237 Gründe, Sex zu haben

  • 237 Gründe, Sex zu haben
    09.03.2008 | 19.20 | escape







    Bilder kommunizieren Stimmung




    Wer im Blog schreibt, will beachtet werden. Wer deshalb überlegt, was die anderen neugierig macht, wie er eine lebhafte Diskussion anzetteln könnte, oder auch zur ständigen Auf- oder Abwertung provozieren, hat den Zahn der Zeit erkannt, nein ... ist auf den Zug der Zeit aufgesprungen ... ach, wie auch immer.

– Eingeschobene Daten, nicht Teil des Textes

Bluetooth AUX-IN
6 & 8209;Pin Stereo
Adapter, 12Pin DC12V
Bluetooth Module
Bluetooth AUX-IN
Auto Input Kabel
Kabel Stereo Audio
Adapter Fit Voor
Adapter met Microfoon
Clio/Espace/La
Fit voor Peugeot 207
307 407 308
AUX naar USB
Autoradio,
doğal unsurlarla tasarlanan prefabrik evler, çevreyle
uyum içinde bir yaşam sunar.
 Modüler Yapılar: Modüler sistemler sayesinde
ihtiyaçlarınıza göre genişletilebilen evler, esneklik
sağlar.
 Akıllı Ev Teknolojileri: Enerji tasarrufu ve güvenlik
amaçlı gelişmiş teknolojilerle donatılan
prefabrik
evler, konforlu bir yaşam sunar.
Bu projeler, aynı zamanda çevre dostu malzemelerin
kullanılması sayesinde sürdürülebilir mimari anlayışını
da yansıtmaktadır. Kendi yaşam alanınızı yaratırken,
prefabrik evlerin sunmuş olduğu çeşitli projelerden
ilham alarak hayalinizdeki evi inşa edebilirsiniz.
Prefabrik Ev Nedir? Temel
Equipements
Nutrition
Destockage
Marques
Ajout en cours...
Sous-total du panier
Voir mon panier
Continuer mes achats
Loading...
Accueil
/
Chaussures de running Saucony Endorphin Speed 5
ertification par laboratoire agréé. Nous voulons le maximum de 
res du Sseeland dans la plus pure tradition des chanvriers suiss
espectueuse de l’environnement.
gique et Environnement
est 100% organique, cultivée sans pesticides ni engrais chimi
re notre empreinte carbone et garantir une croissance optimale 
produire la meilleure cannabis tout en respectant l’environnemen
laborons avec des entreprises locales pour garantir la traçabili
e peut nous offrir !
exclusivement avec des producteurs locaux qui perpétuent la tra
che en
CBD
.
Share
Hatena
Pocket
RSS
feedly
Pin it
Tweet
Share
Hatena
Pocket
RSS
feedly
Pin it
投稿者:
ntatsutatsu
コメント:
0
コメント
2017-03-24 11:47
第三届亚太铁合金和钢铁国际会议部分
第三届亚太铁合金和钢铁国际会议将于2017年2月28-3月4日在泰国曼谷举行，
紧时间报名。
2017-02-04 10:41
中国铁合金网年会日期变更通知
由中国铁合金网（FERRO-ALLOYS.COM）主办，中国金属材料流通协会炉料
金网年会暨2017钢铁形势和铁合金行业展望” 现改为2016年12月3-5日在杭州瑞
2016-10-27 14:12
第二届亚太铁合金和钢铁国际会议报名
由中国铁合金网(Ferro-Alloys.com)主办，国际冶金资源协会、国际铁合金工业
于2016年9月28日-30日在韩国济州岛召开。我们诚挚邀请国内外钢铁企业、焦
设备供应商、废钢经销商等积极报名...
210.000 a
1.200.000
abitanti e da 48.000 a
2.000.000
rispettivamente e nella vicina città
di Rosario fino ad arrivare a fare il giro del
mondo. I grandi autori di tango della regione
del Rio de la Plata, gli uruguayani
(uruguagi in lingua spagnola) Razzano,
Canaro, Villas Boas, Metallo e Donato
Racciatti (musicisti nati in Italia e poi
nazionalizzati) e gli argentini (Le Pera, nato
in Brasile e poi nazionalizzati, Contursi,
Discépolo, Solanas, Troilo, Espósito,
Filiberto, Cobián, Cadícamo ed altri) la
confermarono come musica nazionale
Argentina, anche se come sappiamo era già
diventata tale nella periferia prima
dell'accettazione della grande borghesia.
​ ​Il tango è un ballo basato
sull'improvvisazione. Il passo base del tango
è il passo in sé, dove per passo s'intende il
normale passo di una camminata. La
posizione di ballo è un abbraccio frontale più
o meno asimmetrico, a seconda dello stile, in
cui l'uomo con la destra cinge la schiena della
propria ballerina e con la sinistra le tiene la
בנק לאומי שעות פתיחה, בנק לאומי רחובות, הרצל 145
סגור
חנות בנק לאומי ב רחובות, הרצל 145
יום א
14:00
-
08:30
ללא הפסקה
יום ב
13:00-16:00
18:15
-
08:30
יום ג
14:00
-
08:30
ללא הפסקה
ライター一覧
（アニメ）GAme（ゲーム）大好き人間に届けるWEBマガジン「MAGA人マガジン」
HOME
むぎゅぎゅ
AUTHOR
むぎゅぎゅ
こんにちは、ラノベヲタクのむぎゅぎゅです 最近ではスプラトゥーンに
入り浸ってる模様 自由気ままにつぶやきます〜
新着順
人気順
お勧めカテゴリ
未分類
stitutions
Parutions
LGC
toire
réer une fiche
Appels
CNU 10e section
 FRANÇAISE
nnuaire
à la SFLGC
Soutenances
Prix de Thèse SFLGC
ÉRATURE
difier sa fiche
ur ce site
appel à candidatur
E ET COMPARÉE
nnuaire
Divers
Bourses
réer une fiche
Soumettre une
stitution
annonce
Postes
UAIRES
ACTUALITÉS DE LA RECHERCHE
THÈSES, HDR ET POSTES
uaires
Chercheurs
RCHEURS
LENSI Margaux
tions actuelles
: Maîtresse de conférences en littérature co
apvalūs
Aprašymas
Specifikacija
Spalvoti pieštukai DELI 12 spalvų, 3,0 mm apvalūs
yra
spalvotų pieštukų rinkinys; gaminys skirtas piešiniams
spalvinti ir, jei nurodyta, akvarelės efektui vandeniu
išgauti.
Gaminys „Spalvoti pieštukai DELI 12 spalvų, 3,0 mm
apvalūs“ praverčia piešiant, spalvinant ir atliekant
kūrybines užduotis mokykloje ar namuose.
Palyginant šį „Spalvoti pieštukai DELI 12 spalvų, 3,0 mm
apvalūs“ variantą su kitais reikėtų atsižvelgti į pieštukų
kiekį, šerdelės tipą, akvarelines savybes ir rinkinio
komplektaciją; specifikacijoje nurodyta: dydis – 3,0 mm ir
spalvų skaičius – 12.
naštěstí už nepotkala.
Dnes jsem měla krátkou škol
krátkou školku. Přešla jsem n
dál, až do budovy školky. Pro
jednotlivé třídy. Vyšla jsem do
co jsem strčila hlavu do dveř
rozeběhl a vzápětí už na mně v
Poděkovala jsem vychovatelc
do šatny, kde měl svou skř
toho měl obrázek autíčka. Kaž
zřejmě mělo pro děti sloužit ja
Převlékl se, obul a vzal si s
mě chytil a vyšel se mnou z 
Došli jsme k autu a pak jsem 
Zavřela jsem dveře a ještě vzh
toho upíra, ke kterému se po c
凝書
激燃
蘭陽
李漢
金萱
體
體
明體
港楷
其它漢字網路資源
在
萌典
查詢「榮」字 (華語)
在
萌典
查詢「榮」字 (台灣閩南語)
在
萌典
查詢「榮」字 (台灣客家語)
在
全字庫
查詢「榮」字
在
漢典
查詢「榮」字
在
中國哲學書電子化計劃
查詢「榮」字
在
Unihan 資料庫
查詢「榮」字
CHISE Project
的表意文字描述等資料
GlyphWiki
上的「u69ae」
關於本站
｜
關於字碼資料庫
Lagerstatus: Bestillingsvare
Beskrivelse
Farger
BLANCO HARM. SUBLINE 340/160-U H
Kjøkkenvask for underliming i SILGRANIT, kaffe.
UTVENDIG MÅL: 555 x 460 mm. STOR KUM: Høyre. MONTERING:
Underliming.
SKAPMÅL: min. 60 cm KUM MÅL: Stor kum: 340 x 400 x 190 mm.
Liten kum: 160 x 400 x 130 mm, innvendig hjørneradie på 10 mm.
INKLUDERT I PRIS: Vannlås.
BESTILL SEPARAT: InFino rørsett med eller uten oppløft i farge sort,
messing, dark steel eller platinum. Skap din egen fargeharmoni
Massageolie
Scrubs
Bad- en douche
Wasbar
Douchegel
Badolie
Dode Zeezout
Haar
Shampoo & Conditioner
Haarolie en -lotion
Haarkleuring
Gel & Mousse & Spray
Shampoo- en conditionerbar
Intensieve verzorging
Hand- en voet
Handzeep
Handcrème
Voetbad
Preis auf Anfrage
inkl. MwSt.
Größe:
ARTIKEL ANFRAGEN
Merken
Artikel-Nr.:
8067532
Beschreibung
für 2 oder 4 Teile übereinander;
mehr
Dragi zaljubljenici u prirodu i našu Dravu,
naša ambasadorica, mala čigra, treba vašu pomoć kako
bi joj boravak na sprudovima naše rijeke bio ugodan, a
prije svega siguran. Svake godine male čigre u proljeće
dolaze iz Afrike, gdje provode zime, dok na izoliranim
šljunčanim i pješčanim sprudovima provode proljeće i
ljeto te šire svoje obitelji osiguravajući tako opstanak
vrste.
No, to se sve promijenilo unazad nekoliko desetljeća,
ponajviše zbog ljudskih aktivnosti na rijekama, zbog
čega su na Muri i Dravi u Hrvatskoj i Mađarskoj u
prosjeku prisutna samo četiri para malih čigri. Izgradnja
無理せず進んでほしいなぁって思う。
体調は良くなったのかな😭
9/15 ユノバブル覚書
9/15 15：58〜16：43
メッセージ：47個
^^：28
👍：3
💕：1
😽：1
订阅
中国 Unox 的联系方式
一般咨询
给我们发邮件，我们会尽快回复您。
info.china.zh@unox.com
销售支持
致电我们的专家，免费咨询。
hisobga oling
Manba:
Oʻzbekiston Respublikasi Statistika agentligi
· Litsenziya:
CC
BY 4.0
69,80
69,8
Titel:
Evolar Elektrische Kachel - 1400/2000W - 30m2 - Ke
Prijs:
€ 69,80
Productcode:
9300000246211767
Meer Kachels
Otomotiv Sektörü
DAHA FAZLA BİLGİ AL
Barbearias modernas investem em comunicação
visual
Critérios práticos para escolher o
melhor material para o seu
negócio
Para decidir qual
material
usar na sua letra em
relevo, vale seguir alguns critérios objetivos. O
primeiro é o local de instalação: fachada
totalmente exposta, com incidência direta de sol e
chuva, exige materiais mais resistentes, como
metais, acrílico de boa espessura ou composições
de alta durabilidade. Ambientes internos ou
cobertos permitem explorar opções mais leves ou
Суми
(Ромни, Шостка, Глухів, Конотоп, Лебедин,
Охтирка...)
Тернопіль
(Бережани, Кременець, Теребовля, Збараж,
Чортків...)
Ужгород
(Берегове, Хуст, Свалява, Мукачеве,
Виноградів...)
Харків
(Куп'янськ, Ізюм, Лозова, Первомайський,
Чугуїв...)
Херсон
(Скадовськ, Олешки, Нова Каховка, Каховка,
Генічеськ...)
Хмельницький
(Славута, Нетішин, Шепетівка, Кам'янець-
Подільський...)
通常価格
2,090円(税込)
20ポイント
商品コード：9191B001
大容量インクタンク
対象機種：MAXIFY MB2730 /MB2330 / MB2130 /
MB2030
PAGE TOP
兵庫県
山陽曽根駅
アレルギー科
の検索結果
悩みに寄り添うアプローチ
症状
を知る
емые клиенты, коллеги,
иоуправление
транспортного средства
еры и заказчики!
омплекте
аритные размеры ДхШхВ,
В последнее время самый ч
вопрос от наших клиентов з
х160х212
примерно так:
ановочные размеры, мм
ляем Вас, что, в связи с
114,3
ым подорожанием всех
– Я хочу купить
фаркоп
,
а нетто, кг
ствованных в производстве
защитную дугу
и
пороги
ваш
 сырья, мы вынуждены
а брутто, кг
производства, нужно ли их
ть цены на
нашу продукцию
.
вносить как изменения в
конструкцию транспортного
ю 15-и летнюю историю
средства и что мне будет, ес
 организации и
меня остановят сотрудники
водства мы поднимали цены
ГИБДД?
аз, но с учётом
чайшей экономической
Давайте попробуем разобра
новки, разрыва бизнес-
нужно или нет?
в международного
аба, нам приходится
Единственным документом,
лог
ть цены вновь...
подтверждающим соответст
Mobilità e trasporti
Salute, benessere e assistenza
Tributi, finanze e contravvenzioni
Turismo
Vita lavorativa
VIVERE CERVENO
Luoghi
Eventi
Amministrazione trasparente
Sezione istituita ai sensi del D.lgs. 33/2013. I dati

    Was hier im Kleinen geschieht, beherrscht auch den Online-Journalismus immer stärker. In den USA werden die ersten Journalisten nicht mehr nach der Wortzahl, sondern nach Klicks bezahlt. Klicks dienen auch der Befriedigung des Autors. Das führt verstärkt zur Themeneinschränkung. Tiergeschichten laufen immer, Liebesgeschichten auch. In den USA am häufigsten gelesen: der Beitrag einer Frau, die Regeln aufstellt, wie man in Anlehnung an die Delfindressur den eigenen Mann konditionieren kann. Jede kann es ausprobieren. Kombination von Tier- und Liebesgeschichte ist unschlagbar. Bemerkenswert: Mit umgekehrtem Vorzeichen könnte man das heute nicht schreiben, da wär es politisch nicht korrekt. So geht's aber!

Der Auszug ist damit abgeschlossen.